"If everybody is thinking alike, then somebody isn't thinking."
Ashanti Campaign of 1874 -- Britain, Africa, and the Age of Imperialism
The campaign to defeat the Ashanti Kingdom in 1874 was part of an effort by the British Empire to dominate Africa during the Age of Imperialism. The area known as the Gold Coast (modern Ghana) had been contested between European settlers and African tribal societies for decades. A diplomatic crisis provided an opportunity for Great Britain to attack the Ashanti Empire and take control of valuable resources and important trade routes.
The decisive battle of Amoaful helped to determine the outcome of the campaign. A force including approximately 1500 European troops and 1000 black soldiers defeated an Ashanti army containing as many as 10000 men after a brutal slugfest in rugged forest terrain. The famous general Sir Garnet Wolseley was the British commander. Wolseley was confident that his men could defeat any number of warriors King Kofi Kakari could assemble to defend the Ashanti capital at Kumasi. Wolseley was nearly surrounded and could have suffered the same fate as another British commander who fought the Ashanti fifty years earlier... the highly-polished skull of Sir Charles MacCarthy decorated the king's palace.
An experienced British diplomat who served in Abyssinia explained a typical European attitude:
“It is the old, old story. Contempt of a gallant enemy because his skin happens to be chocolate or brown or black, and because
his men have not gone through orthodox courses of field-firing, battalion drill, or autumn maneuvers.”
Amoaful was a town 20 miles south of Kumasi. In this photograph of the board the compass would point north to the right side of the map and Amoaful is represented by three town hexes. The village near the center of the board is Egginassie (or Agamassie... spellings vary widely throughout the different narratives of this campaign) and the southern village is Quarman. Terrain tiles include ridges, swamps, roads, and clearings.

• [What to work on]:
**A.** In the text on the Ashanti Campaign of 1874, who commanded the British forces?
**B.** From the text on the Ashanti Campaign of 1874, extract the stretch from "Amoaful was a" through "roads, and clearings.".
The entries are not required for this work.

Bounding box coordinate data

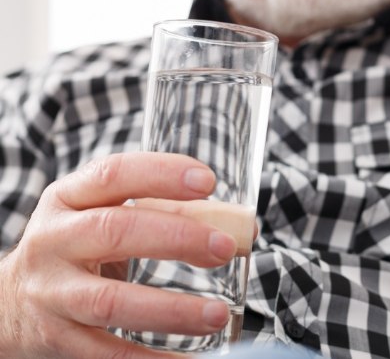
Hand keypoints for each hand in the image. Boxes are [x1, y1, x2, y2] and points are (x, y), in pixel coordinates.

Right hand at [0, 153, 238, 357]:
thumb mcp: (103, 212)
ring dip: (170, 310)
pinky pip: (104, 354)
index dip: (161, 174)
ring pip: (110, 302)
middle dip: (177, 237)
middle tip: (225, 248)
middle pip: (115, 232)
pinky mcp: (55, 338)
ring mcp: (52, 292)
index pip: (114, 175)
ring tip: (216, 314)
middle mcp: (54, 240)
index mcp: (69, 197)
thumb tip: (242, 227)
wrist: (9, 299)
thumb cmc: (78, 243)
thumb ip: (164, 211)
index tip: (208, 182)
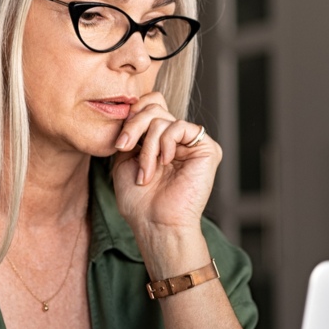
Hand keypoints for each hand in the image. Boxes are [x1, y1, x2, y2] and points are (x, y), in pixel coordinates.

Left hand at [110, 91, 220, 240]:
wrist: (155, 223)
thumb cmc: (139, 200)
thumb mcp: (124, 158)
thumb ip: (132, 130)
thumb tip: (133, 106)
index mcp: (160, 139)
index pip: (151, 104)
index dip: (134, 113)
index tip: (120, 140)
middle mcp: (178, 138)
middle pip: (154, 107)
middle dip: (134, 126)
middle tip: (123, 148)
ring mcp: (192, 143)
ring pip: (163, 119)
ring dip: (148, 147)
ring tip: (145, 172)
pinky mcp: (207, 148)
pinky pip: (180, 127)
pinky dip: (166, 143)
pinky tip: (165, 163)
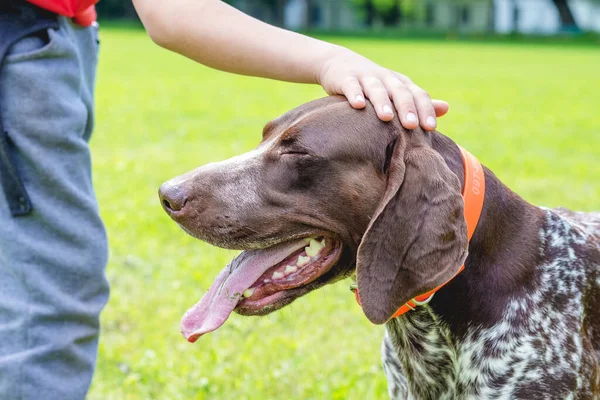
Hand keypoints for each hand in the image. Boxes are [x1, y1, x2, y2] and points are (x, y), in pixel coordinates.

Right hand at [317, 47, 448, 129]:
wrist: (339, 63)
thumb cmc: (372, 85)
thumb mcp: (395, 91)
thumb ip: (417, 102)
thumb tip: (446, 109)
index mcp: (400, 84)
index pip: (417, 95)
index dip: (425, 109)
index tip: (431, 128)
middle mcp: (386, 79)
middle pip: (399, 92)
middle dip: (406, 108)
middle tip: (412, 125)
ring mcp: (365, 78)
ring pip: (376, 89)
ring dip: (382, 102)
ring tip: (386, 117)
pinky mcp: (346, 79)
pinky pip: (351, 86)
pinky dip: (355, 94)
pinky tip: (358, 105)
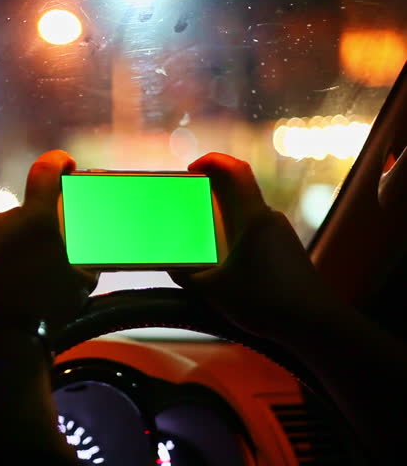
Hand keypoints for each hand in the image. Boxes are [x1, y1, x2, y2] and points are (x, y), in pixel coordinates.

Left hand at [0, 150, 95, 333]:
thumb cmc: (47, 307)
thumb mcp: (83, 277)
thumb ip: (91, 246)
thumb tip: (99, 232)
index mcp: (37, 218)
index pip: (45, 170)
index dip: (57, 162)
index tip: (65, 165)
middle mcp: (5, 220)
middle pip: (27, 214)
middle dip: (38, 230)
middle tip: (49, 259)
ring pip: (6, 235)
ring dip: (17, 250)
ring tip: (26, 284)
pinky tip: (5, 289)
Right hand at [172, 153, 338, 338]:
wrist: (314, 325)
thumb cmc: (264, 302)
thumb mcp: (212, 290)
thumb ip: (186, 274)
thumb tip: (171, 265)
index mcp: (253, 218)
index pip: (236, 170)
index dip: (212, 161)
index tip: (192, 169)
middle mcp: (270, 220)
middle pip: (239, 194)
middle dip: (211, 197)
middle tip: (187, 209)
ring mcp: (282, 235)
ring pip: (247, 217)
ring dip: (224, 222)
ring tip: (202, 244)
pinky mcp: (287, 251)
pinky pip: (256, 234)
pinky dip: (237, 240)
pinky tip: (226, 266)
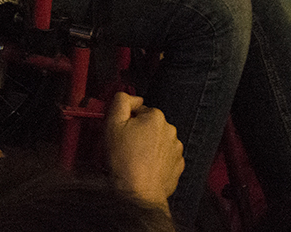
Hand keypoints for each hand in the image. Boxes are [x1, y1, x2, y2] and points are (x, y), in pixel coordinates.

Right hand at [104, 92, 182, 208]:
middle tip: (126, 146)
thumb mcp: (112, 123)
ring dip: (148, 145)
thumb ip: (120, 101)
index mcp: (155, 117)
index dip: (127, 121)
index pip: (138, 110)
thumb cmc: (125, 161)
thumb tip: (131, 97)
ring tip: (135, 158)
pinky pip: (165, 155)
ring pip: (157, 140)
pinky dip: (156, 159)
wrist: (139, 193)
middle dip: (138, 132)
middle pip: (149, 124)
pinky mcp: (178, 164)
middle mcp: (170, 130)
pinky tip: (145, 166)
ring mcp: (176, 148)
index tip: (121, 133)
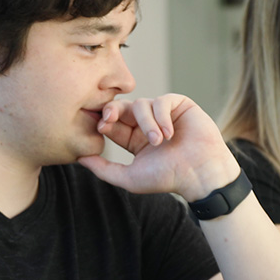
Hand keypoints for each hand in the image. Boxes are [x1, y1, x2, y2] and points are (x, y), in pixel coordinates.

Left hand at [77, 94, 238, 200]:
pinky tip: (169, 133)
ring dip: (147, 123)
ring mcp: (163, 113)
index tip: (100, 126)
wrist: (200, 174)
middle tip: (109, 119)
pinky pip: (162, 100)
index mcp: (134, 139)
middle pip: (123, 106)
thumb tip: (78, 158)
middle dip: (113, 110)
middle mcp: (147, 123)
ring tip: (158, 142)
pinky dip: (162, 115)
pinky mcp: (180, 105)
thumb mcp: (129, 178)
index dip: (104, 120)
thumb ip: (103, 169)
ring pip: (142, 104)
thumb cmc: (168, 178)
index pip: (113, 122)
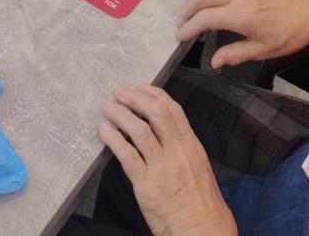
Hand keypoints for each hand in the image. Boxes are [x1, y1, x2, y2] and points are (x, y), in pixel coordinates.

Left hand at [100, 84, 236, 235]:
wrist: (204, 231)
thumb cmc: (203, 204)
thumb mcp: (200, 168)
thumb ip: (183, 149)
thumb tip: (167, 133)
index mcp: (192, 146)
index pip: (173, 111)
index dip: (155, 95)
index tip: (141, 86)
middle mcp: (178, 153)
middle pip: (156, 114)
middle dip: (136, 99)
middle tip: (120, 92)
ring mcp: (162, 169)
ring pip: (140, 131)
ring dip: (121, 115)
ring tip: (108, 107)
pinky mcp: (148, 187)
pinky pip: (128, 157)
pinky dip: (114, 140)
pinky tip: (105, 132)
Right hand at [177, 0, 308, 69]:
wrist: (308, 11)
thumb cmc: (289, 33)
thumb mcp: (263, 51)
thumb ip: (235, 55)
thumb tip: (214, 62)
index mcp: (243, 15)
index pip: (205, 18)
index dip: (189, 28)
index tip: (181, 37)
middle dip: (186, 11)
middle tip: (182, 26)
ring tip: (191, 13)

• [Solutions in order]:
**A.** Sir Garnet Wolseley

**B.**
Amoaful was a town 20 miles south of Kumasi. In this photograph of the board the compass would point north to the right side of the map and Amoaful is represented by three town hexes. The village near the center of the board is Egginassie (or Agamassie... spellings vary widely throughout the different narratives of this campaign) and the southern village is Quarman. Terrain tiles include ridges, swamps, roads, and clearings.